• **ACTIVITIES**
1. Output the passage of the ventilator management text from "Ventilator Management" up to and including "end-expiratory pressure (PEEP).".
2. Using the ventilator management text, explain in one to three sentences why permissive hypercapnia raises mean pulmonary artery pressure in patients with ARDS.
3. According to the ventilator management text, what effect does instituting mechanical ventilation have in animal models of shock?

START TEXT BLOCK

Ventilator Management

Ventilator manipulation has the potential to dramatically affect the circulation in patients with shock, including those with acute RHS. For example, in animal models of shock, institution of mechanical ventilation significantly prolongs survival, an effect much greater than that seen with fluid therapy or vasoactive drugs. Of particular interest in patients with RHS is the maintenance of oxygenation, the role of hypercapnia (including permissive hypercapnia), and the effects of tidal volume and positive end-expiratory pressure (PEEP).

Hypercapnia increases pulmonary artery pressure. In patients with ARDS, reducing minute ventilation as part of the strategy of permissive hypercapnia leads to small but real increases in mean pulmonary artery pressure.103–105 In most patients with ARDS who do not exhibit right heart limitation, this effect of hypercapnia is probably unimportant. However, in the subset of patients with severe pulmonary hypertension, permissive hypercapnia may lead to unacceptable hemodynamic deterioration.

END TEXT BLOCK
START GIVEN RECORDS

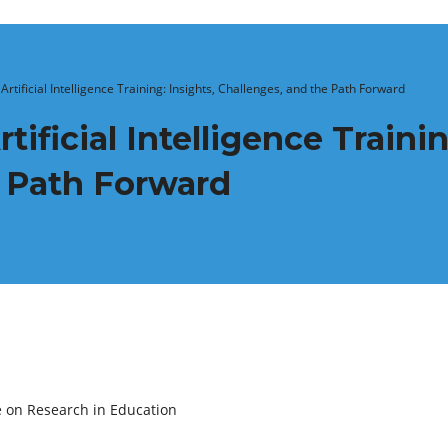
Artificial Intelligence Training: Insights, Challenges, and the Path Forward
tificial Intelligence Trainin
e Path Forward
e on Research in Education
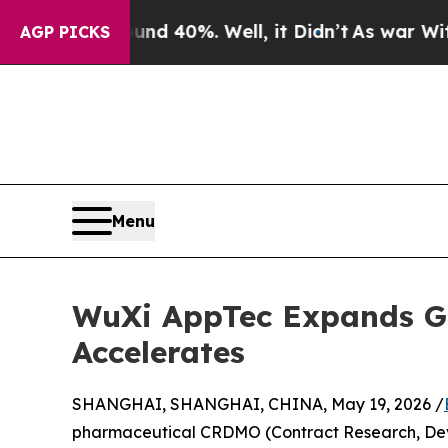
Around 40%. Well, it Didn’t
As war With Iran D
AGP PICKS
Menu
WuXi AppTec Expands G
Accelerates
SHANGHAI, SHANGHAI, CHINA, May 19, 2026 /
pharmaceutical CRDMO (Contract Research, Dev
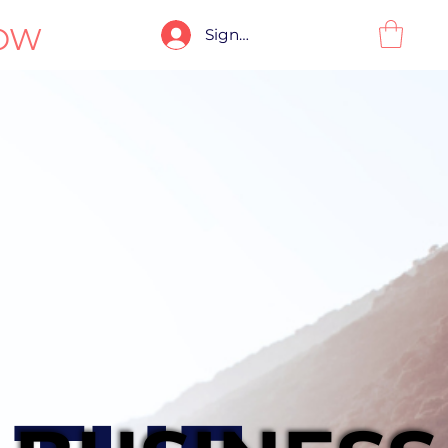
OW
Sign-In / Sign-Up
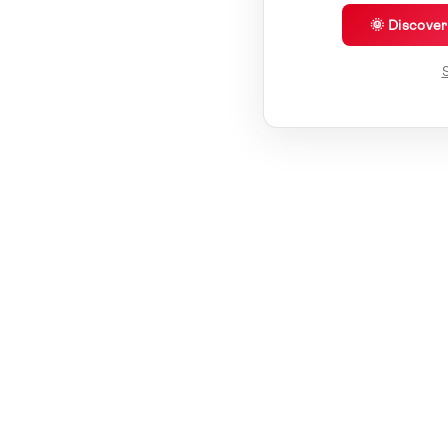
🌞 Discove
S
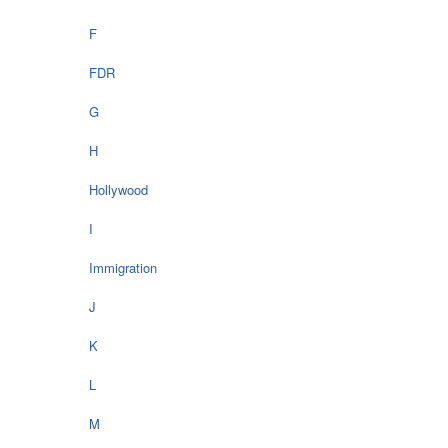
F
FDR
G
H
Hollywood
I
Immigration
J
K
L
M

END GIVEN RECORDS

• **SOLUTION LIST**
1.
Ventilator Management

Ventilator manipulation has the potential to dramatically affect the circulation in patients with shock, including those with acute RHS. For example, in animal models of shock, institution of mechanical ventilation significantly prolongs survival, an effect much greater than that seen with fluid therapy or vasoactive drugs. Of particular interest in patients with RHS is the maintenance of oxygenation, the role of hypercapnia (including permissive hypercapnia), and the effects of tidal volume and positive end-expiratory pressure (PEEP).

2. Permissive hypercapnia involves reducing minute ventilation, which produces hypercapnia. Hypercapnia increases pulmonary artery pressure, so patients with ARDS show small but real increases in mean pulmonary artery pressure.

3. It significantly prolongs survival, an effect much greater than that seen with fluid therapy or vasoactive drugs.